(Entries of boxed elements)

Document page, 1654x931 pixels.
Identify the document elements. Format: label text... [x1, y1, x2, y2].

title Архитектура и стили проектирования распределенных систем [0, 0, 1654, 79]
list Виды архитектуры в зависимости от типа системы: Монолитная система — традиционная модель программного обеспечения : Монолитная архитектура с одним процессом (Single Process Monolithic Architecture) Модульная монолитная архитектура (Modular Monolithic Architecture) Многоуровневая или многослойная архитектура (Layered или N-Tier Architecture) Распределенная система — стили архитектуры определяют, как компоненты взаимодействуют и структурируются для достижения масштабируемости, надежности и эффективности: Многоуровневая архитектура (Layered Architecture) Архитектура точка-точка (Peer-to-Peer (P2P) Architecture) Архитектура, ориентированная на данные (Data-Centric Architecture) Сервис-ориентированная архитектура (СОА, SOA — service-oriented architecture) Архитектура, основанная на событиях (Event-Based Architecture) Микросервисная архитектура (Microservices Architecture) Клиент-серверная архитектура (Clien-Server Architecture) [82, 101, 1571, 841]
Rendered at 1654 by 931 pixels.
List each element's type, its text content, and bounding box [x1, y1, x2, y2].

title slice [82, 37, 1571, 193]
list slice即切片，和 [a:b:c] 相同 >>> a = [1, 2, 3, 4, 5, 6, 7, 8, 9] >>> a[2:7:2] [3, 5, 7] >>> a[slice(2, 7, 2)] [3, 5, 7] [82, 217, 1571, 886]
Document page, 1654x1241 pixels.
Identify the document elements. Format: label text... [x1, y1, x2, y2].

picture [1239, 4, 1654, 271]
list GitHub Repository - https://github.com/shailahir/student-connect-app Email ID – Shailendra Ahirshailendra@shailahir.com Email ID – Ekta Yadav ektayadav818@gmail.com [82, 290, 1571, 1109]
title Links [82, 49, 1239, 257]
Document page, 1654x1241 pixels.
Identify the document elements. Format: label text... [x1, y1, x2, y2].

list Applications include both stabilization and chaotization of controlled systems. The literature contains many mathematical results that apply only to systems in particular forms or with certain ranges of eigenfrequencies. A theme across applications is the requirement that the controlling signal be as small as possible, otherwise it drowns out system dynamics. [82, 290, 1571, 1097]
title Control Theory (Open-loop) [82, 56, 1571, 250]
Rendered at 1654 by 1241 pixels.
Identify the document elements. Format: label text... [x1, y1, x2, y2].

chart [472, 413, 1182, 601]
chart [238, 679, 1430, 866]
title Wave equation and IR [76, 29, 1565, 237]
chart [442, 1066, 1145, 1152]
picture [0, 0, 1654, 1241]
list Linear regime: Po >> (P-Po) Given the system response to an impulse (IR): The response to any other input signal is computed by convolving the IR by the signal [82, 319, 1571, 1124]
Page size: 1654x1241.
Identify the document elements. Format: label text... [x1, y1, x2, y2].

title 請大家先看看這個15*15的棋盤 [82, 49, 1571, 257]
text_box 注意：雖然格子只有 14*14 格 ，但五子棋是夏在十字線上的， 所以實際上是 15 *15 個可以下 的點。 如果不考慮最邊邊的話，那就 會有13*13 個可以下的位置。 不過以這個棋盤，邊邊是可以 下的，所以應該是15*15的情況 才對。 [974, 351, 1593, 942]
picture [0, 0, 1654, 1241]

_Written instruction_. Copy out the items word for word, from the first line through the line containing "list slice即切片，和 [a:b:c]", including that line.

_Answer below_.
Document page, 1654x931 pixels.
Identify the document elements. Format: label text... [x1, y1, x2, y2].

title Архитектура и стили проектирования распределенных систем [0, 0, 1654, 79]
list Виды архитектуры в зависимости от типа системы: Монолитная система — традиционная модель программного обеспечения : Монолитная архитектура с одним процессом (Single Process Monolithic Architecture) Модульная монолитная архитектура (Modular Monolithic Architecture) Многоуровневая или многослойная архитектура (Layered или N-Tier Architecture) Распределенная система — стили архитектуры определяют, как компоненты взаимодействуют и структурируются для достижения масштабируемости, надежности и эффективности: Многоуровневая архитектура (Layered Architecture) Архитектура точка-точка (Peer-to-Peer (P2P) Architecture) Архитектура, ориентированная на данные (Data-Centric Architecture) Сервис-ориентированная архитектура (СОА, SOA — service-oriented architecture) Архитектура, основанная на событиях (Event-Based Architecture) Микросервисная архитектура (Microservices Architecture) Клиент-серверная архитектура (Clien-Server Architecture) [82, 101, 1571, 841]
Rendered at 1654 by 931 pixels.
List each element's type, its text content, and bounding box [x1, y1, x2, y2].

title slice [82, 37, 1571, 193]
list slice即切片，和 [a:b:c] 相同 >>> a = [1, 2, 3, 4, 5, 6, 7, 8, 9] >>> a[2:7:2] [3, 5, 7] >>> a[slice(2, 7, 2)] [3, 5, 7] [82, 217, 1571, 886]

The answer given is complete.